- [Your objective]: Transcribe the records below exactly as they appear, omitting any pictures.

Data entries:
((

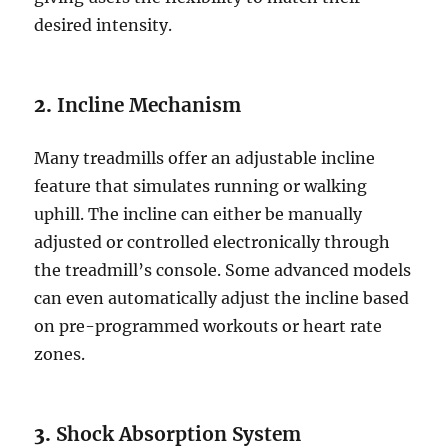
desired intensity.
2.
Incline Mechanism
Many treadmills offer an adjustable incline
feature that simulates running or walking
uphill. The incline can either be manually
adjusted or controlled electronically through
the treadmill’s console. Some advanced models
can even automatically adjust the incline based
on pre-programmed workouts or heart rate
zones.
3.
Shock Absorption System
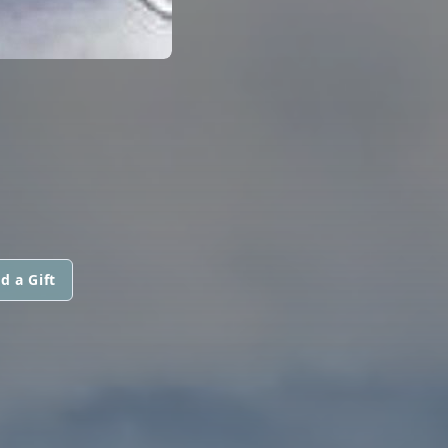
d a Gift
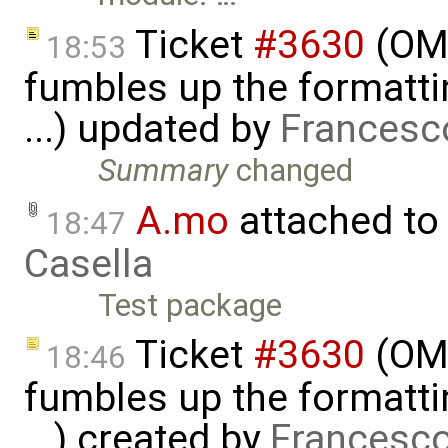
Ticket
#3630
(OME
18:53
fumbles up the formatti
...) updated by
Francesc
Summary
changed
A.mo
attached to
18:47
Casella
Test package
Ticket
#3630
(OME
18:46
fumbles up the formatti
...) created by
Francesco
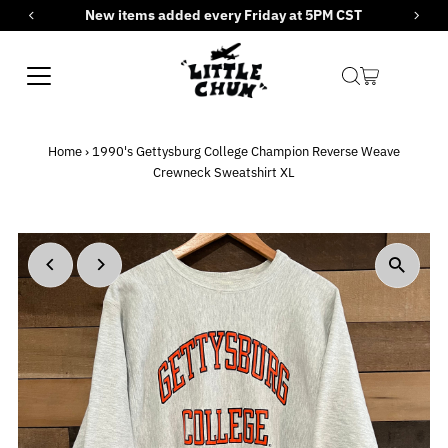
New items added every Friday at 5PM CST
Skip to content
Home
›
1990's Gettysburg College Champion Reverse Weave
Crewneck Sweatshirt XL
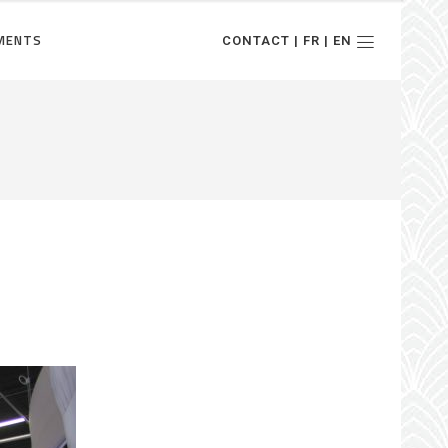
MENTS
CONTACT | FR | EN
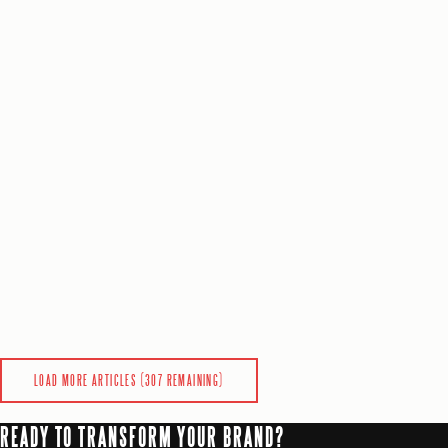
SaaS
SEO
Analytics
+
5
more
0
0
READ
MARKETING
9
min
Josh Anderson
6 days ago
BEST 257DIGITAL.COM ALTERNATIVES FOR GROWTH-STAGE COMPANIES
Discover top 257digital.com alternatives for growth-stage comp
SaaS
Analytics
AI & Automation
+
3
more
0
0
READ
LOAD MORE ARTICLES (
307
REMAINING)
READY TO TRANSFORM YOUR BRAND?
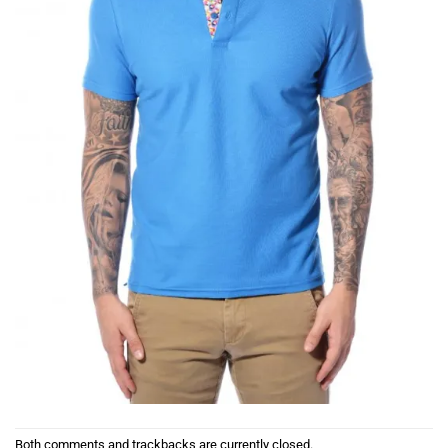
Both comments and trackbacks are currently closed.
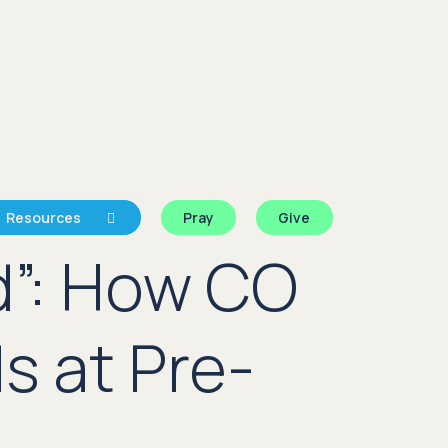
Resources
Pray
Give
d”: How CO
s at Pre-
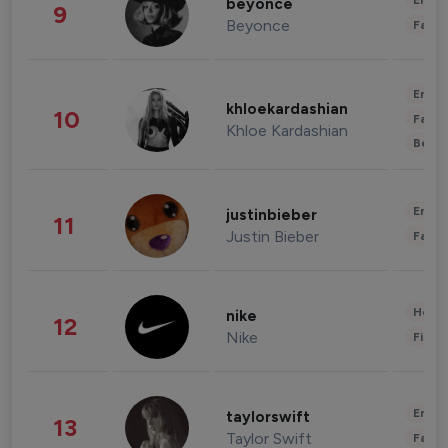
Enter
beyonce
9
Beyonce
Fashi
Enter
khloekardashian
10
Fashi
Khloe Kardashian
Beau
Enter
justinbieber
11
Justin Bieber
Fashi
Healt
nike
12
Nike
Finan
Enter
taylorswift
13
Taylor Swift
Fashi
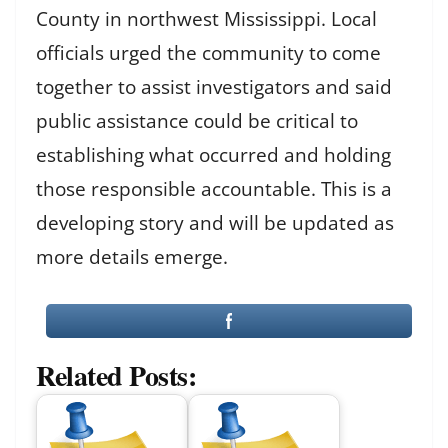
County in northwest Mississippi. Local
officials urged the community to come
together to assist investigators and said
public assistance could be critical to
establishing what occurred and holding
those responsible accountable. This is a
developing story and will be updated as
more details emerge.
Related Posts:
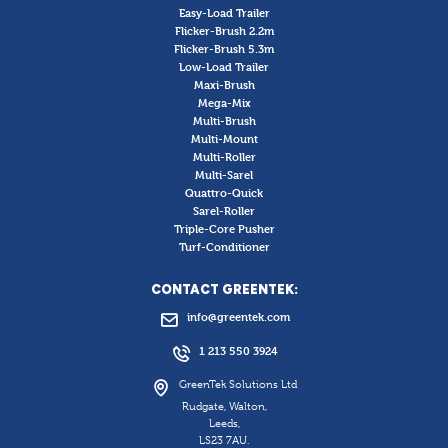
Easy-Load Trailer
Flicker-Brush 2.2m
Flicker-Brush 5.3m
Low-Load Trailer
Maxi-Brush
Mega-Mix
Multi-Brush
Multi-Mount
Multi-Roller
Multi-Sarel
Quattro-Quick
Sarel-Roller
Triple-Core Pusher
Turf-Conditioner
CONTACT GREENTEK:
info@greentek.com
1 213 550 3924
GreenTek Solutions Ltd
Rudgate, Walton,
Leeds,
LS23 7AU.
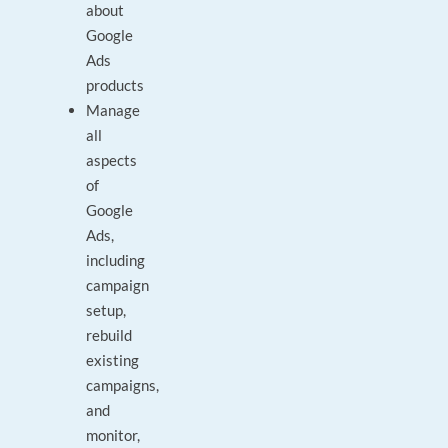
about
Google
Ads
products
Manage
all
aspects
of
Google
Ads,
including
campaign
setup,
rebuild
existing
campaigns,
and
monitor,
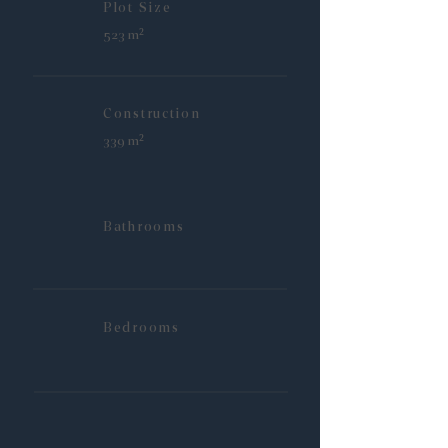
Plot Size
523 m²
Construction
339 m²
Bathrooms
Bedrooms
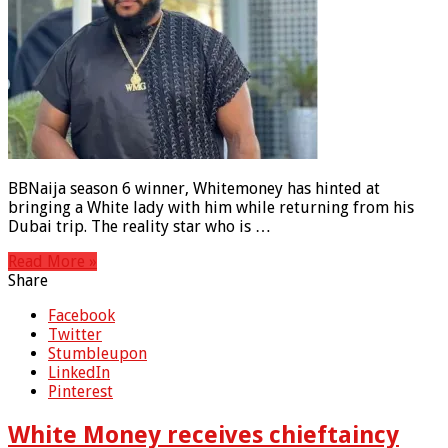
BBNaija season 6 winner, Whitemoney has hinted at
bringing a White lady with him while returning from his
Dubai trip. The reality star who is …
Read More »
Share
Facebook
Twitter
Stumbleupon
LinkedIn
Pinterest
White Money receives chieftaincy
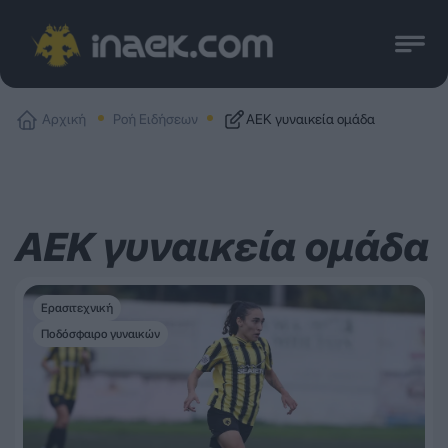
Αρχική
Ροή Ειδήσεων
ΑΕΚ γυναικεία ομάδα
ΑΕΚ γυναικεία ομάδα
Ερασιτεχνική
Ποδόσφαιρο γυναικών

))

- [Output for this exercise]:
desired intensity.
2.
Incline Mechanism
Many treadmills offer an adjustable incline
feature that simulates running or walking
uphill. The incline can either be manually
adjusted or controlled electronically through
the treadmill’s console. Some advanced models
can even automatically adjust the incline based
on pre-programmed workouts or heart rate
zones.
3.
Shock Absorption System
d a Gift
Ticket
#3630
(OME
18:53
fumbles up the formatti
...) updated by
Francesc
Summary
changed
A.mo
attached to
18:47
Casella
Test package
Ticket
#3630
(OME
18:46
fumbles up the formatti
...) created by
Francesco
New items added every Friday at 5PM CST
Skip to content
Home
›
1990's Gettysburg College Champion Reverse Weave
Crewneck Sweatshirt XL
MENTS
CONTACT | FR | EN
SaaS
SEO
Analytics
+
5
more
0
0
READ
MARKETING
9
min
Josh Anderson
6 days ago
BEST 257DIGITAL.COM ALTERNATIVES FOR GROWTH-STAGE COMPANIES
Discover top 257digital.com alternatives for growth-stage comp
SaaS
Analytics
AI & Automation
+
3
more
0
0
READ
LOAD MORE ARTICLES (
307
REMAINING)
READY TO TRANSFORM YOUR BRAND?
Both comments and trackbacks are currently closed.
Resources
Pray
Give
d”: How CO
s at Pre-
Enter
beyonce
9
Beyonce
Fashi
Enter
khloekardashian
10
Fashi
Khloe Kardashian
Beau
Enter
justinbieber
11
Justin Bieber
Fashi
Healt
nike
12
Nike
Finan
Enter
taylorswift
13
Taylor Swift
Fashi
County in northwest Mississippi. Local
officials urged the community to come
together to assist investigators and said
public assistance could be critical to
establishing what occurred and holding
those responsible accountable. This is a
developing story and will be updated as
more details emerge.
Related Posts:
Easy-Load Trailer
Flicker-Brush 2.2m
Flicker-Brush 5.3m
Low-Load Trailer
Maxi-Brush
Mega-Mix
Multi-Brush
Multi-Mount
Multi-Roller
Multi-Sarel
Quattro-Quick
Sarel-Roller
Triple-Core Pusher
Turf-Conditioner
CONTACT GREENTEK:
info@greentek.com
1 213 550 3924
GreenTek Solutions Ltd
Rudgate, Walton,
Leeds,
LS23 7AU.
about
Google
Ads
products
Manage
all
aspects
of
Google
Ads,
including
campaign
setup,
rebuild
existing
campaigns,
and
monitor,
Plot Size
523 m²
Construction
339 m²
Bathrooms
Bedrooms
BBNaija season 6 winner, Whitemoney has hinted at
bringing a White lady with him while returning from his
Dubai trip. The reality star who is …
Read More »
Share
Facebook
Twitter
Stumbleupon
LinkedIn
Pinterest
White Money receives chieftaincy
Αρχική
Ροή Ειδήσεων
ΑΕΚ γυναικεία ομάδα
ΑΕΚ γυναικεία ομάδα
Ερασιτεχνική
Ποδόσφαιρο γυναικών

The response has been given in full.